Drug News Perspect. 2010 Dec;23(10):647-53. doi: 10.1358/dnp.2010.23.10.1513492.
The without a doubt major obstacle for making DNA vaccines a commercial success is delivery. If delivery cannot be made simple, cheap and effective, DNA vaccines may not become a viable option for human use. Numerous clinical trials have confirmed that a standard needle and syringe simply do not do the job, i.e., delivering the DNA payload inside the cell. Having recognized this shortcoming, investigators have developed several new approaches for DNA vaccine delivery. In particular, new types of delivery devices, originally intended for in vitro use, have been applied for in vivo delivery. These include particle bombardment or biolistic delivery, and in vivo electroporation (EP). Importantly, both techniques seem to overcome the size barrier, meaning that they work in both mice and larger animals. In vivo EP has the key features of improved DNA uptake, increased antigen expression and a local inflammation. These factors are essential to make DNA vaccines effective in a larger host. Early data from clinical trials with DNA vaccines delivered by in vivo EP are cautiously promising. Thus, we may be entering a new era of DNA vaccination where we start to see clinical effects in humans; however, these may also be accompanied by side effects, as the vaccines become more effective.

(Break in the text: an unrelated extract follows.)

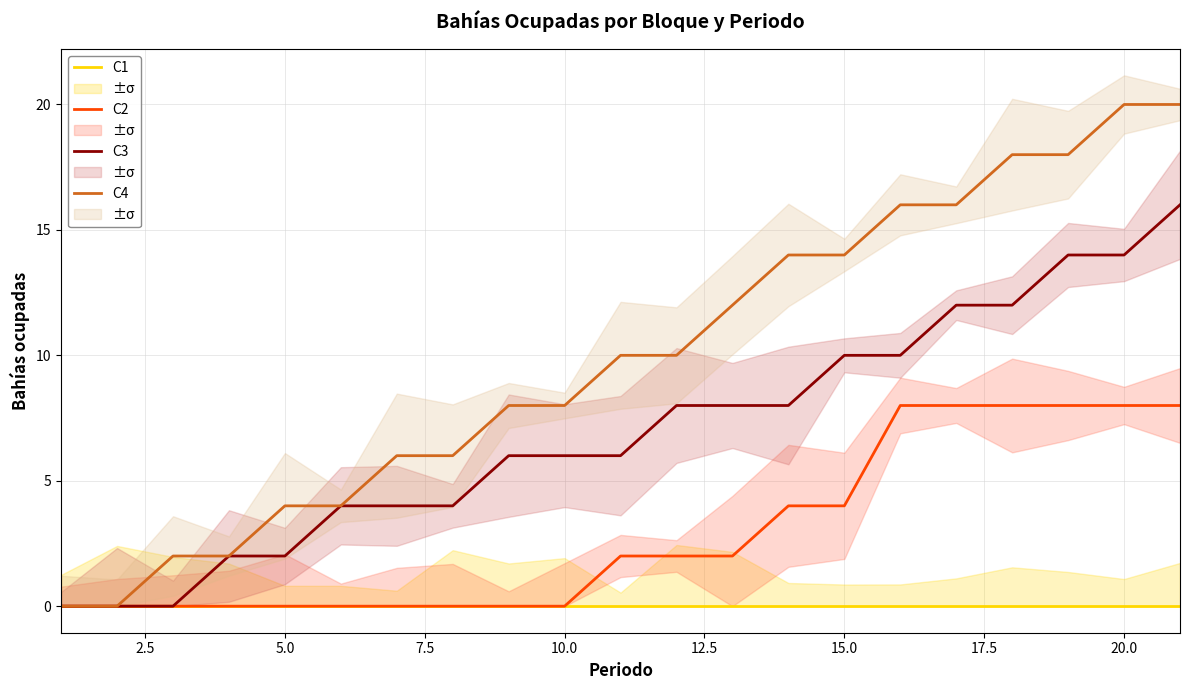

What is the maximum value shown in the chart?

20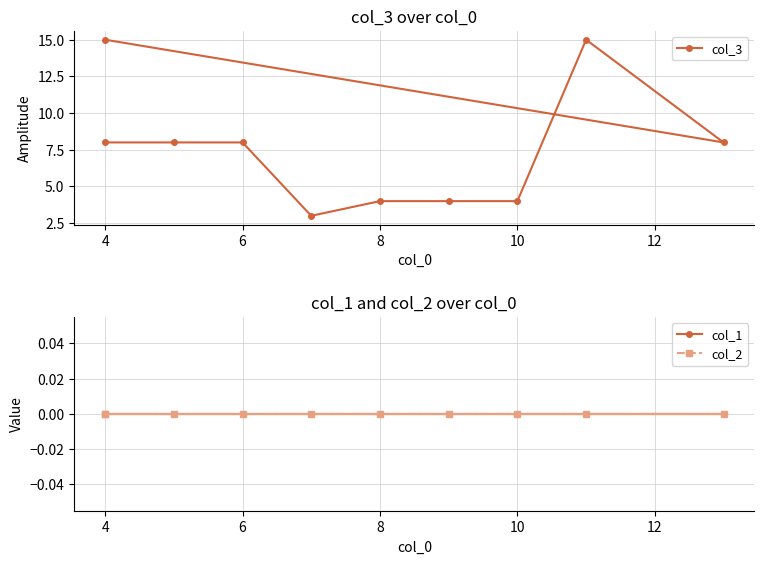

Between 4 and 10, which series saw the biggest shift?

col_3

毫无疑问,使DNA疫苗取得商业成功的主要障碍是递送问题。如果不能实现简单、廉价且有效的递送,DNA疫苗可能无法成为适用于人类的可行选择。大量临床试验证实,标准的针头和注射器根本无法完成这项工作,即无法将DNA有效载荷递送至细胞内。认识到这一缺点后,研究人员开发了几种新的DNA疫苗递送方法。特别是,一些原本用于体外的新型递送装置已被应用于体内递送。这些方法包括粒子轰击或生物弹道递送,以及体内电穿孔(EP)。重要的是,这两种技术似乎都克服了尺寸障碍,也就是说它们在小鼠和大型动物中均有效。体内电穿孔具有改善DNA摄取、增加抗原表达和引发局部炎症等关键特性。这些因素对于使DNA疫苗在更大的宿主中发挥作用至关重要。来自体内电穿孔递送DNA疫苗的临床试验的早期数据显示出谨慎的前景。因此,我们可能正在进入DNA疫苗接种的新时代,开始看到其在人类身上产生临床效果;然而,随着疫苗变得更加有效,这些效果可能也会伴随着副作用。